As part of the Final Investment Decision (FID) signing for the pipeline, Kingfisher and Tilenga oil projects, Uganda government and Total Energies also signed an MOU that will create opportunities for the development of renewable energy projects with Total Energies producing Liquefied Petroleum Gas (LPG) and also deploying large-scale renewable energy technologies to identify areas of commercial investment and also exploring wind and geothermal projects to produce energy for the national grid.
In regards to claims of displacement of families, Total Energies through the Tilenga Project embarked on land acquisition, resettlement and compensation through different phases of the Resettlement Action Plan, where 29 resettlement houses have already been handed out to Project Affected Persons in phase 1 of the exercise.

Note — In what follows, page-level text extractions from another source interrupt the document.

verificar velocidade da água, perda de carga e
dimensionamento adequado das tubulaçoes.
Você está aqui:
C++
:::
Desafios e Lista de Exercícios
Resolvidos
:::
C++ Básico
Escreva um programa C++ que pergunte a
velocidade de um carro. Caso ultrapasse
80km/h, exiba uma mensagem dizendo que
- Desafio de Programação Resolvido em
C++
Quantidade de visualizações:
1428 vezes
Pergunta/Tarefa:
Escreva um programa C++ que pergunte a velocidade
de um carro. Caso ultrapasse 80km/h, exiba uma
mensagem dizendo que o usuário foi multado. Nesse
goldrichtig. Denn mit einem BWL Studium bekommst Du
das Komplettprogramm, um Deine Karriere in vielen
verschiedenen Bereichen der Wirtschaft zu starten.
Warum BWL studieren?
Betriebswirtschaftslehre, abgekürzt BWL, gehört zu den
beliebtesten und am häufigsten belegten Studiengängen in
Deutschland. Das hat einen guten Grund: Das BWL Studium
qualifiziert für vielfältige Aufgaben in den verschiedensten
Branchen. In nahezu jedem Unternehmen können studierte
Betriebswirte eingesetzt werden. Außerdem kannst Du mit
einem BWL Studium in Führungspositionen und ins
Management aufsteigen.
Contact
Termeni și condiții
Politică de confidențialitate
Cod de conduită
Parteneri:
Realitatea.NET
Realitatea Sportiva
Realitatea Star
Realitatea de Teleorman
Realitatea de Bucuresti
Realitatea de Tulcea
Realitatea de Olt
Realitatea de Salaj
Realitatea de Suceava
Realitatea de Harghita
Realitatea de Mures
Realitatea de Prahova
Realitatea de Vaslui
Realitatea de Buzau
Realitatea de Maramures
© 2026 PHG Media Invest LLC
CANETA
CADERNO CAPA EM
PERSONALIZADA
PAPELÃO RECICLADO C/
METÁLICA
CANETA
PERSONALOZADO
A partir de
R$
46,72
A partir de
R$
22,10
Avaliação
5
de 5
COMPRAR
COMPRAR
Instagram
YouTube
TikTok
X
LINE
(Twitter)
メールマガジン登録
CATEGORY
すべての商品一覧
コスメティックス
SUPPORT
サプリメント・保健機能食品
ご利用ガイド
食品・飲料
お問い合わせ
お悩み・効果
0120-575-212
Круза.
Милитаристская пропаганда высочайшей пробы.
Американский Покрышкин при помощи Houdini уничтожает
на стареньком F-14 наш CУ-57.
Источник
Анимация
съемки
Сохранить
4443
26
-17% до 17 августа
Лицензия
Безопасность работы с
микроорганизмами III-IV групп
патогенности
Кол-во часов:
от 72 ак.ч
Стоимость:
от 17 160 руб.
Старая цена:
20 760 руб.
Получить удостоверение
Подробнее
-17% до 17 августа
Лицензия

Total Energies has also restricted presence of the Tilenga project in Murchison Falls Park, a protected area and a showcase for African biodiversity. Development has been limited to an area that accounts for less than 1% with the temporary and permanent Tilenga facilities inside the Park covering less than 0.05% of the surface area. Total Energies will also contribute to a 50% increase in the number of Murchison Falls park rangers and will support a program, conducted in partnership with the UWA (Uganda Wildlife Authority), to reintroduce the black rhinoceros in Uganda and is also working closely with IUCN (International Union for Conservation of Nature) experts to integrate the best practices for the protection of chimpanzees, particularly by promoting the conservation of forest habitats.
Different tree planting projects in this same line such as an MOU signed with Environmental Conservative Trust of Uganda (ECOTRUST) aimed at growing 100,000 trees in the Tilenga Project areas of Buliisa & Nwoya, have also been implemented.

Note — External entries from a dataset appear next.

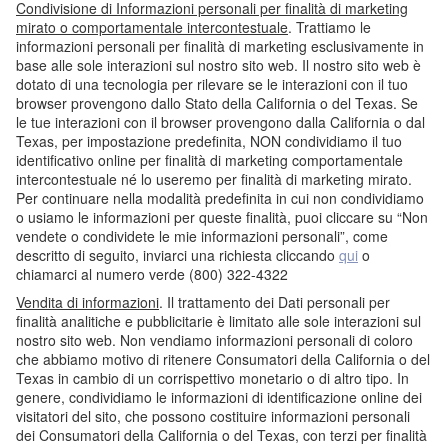
Condivisione di Informazioni personali per finalità di marketing
mirato o comportamentale intercontestuale
. Trattiamo le
informazioni personali per finalità di marketing esclusivamente in
base alle sole interazioni sul nostro sito web. Il nostro sito web è
dotato di una tecnologia per rilevare se le interazioni con il tuo
browser provengono dallo Stato della California o del Texas. Se
le tue interazioni con il browser provengono dalla California o dal
Texas, per impostazione predefinita, NON condividiamo il tuo
identificativo online per finalità di marketing comportamentale
intercontestuale né lo useremo per finalità di marketing mirato.
Per continuare nella modalità predefinita in cui non condividiamo
o usiamo le informazioni per queste finalità, puoi cliccare su “Non
vendete o condividete le mie informazioni personali”, come
descritto di seguito, inviarci una richiesta cliccando
qui
o
chiamarci al numero verde (800) 322-4322
Vendita di informazioni
. Il trattamento dei Dati personali per
finalità analitiche e pubblicitarie è limitato alle sole interazioni sul
nostro sito web. Non vendiamo informazioni personali di coloro
che abbiamo motivo di ritenere Consumatori della California o del
Texas in cambio di un corrispettivo monetario o di altro tipo. In
genere, condividiamo le informazioni di identificazione online dei
visitatori del sito, che possono costituire informazioni personali
dei Consumatori della California o del Texas, con terzi per finalità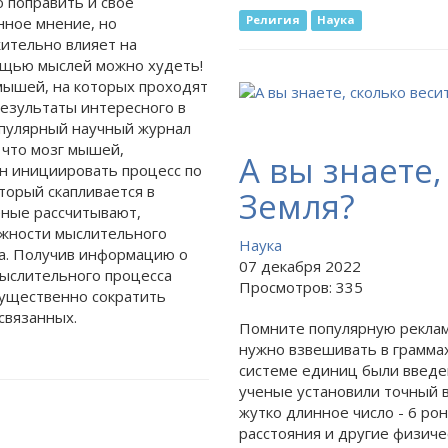
 поправить и свое
Религия
Наука
нное мнение, но
ительно влияет на
мощью мыслей можно худеть!
 мышей, на которых проходят
Результаты интересного в
опулярный научный журнал
 что мозг мышей,
А вы знаете,
ен инициировать процесс по
торый скапливается в
Земля?
еные рассчитывают,
ожности мыслительного
Наука
а. Получив информацию о
07 декабря 2022
мыслительного процесса
Просмотров: 335
существенно сократить
связанных.
Помните популярную рекламу
нужно взвешивать в грамм
системе единиц были введе
ученые установили точный в
жутко длинное число - 6 рон
расстояния
и другие физиче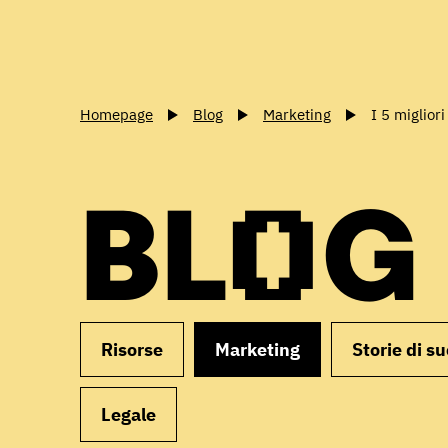
Homepage
Blog
Marketing
I 5 miglior
BLOG
Risorse
Marketing
Storie di s
Legale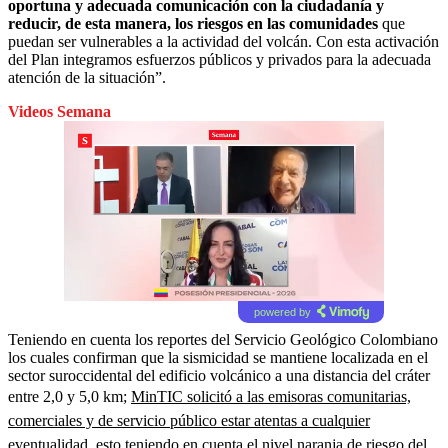
oportuna y adecuada comunicación con la ciudadanía y
reducir, de esta manera, los riesgos en las comunidades
que
puedan ser vulnerables a la actividad del volcán. Con esta activación
del Plan integramos esfuerzos públicos y privados para la adecuada
atención de la situación”.
Videos Semana
powered by
Teniendo en cuenta los reportes del Servicio Geológico Colombiano
los cuales confirman que la sismicidad se mantiene localizada en el
sector suroccidental del edificio volcánico a una distancia del cráter
entre 2,0 y 5,0 km;
MinTIC solicitó a las emisoras comunitarias,
comerciales y de servicio público estar atentas a cualquier
eventualidad, esto teniendo en cuenta el nivel naranja de riesgo del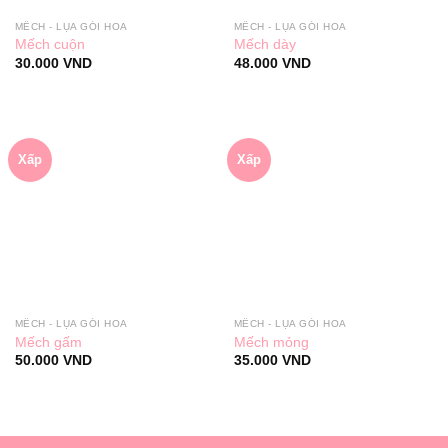
MẾCH - LỤA GÓI HOA
MẾCH - LỤA GÓI HOA
Mếch cuộn
Mếch dày
30.000
VND
48.000
VND
Xấp
Xấp
MẾCH - LỤA GÓI HOA
MẾCH - LỤA GÓI HOA
Mếch gấm
Mếch mỏng
50.000
VND
35.000
VND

The merits of this project in my view outweigh the concerns. EACOP will unlock East Africa’s oil potential and has already attracted investors and companies such as McDermott and Sinopec, hugely involved in the midstream construction phase of production under the Tilenga Project and this will lead to development of new infrastructure, logistics, technology transfer and the improvement of the livelihoods of East Africans.
The pipeline will create both direct long term and short term employment for both highly skilled and, semi-skilled professionals, and casual laborers anticipated at over 24,000 jobs from local districts thus building local capacity to develop other pipeline projects in the region.

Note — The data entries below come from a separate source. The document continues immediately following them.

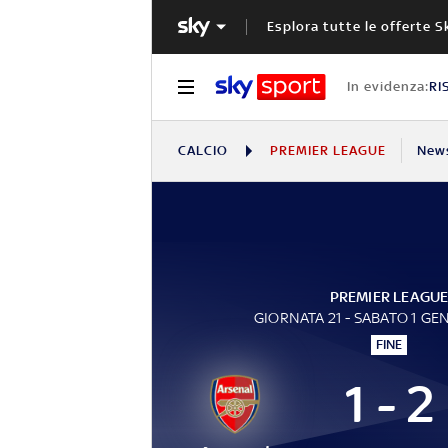
Esplora tutte le offerte S
In evidenza:
RI
CALCIO
PREMIER LEAGUE
New
PREMIER LEAGU
GIORNATA 21 - SABATO 1 GE
FINE
1 - 2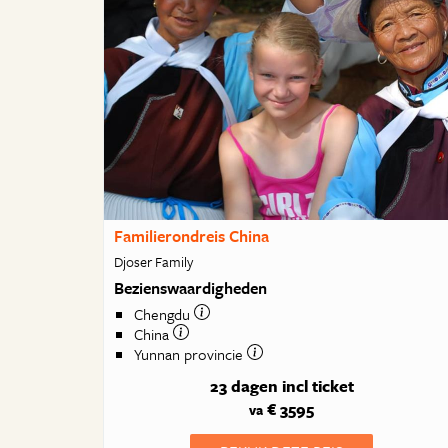
Familierondreis China
Djoser Family
Bezienswaardigheden
Chengdu
China
Yunnan provincie
23 dagen
incl ticket
€ 3595
va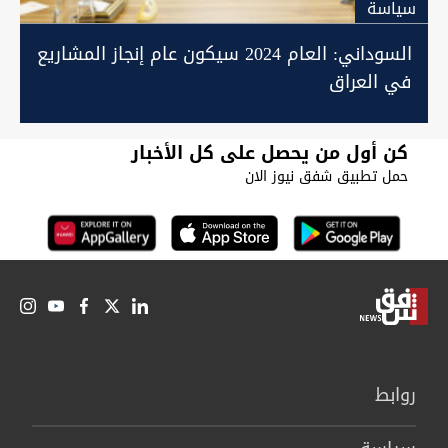
سیاسة
السوداني: العام 2024 سيكون عام إنجاز المشاريع
في العراق
كن أول من يحصل على كل الأخبار
حمل تطبيق شفق نيوز الان
روابط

The pipeline will also provide business opportunities for the different sectors of the economy involved in the pipeline design, construction, and operation and decommissioning of the project, and create a trickle down economic effect spurring the development of local content.
Along the pipeline route, service roads will be upgraded or developed to facilitate the access to and maintenance of the pipeline during its construction, operations and decommissioning phases. These roads will increase accessibility of the areas traversed by the pipeline enhancing the movement of goods and people and overall economic exchanges.
Put in context, EACOP is nowhere near the longest or largest oil pipelines in the world hence not the most pressing danger to the environment. The Druzhba Pipeline also rather ironically referred to as the Friendship pipeline, the longest completed pipeline in the world at 4,000km and snaking though several ports from Russia to Ukraine, Belarus, Germany, Poland, Hungary, Slovakia, Czech Republic and Austria with further proposed extensions of over 1800km, has somehow withered the activists storm.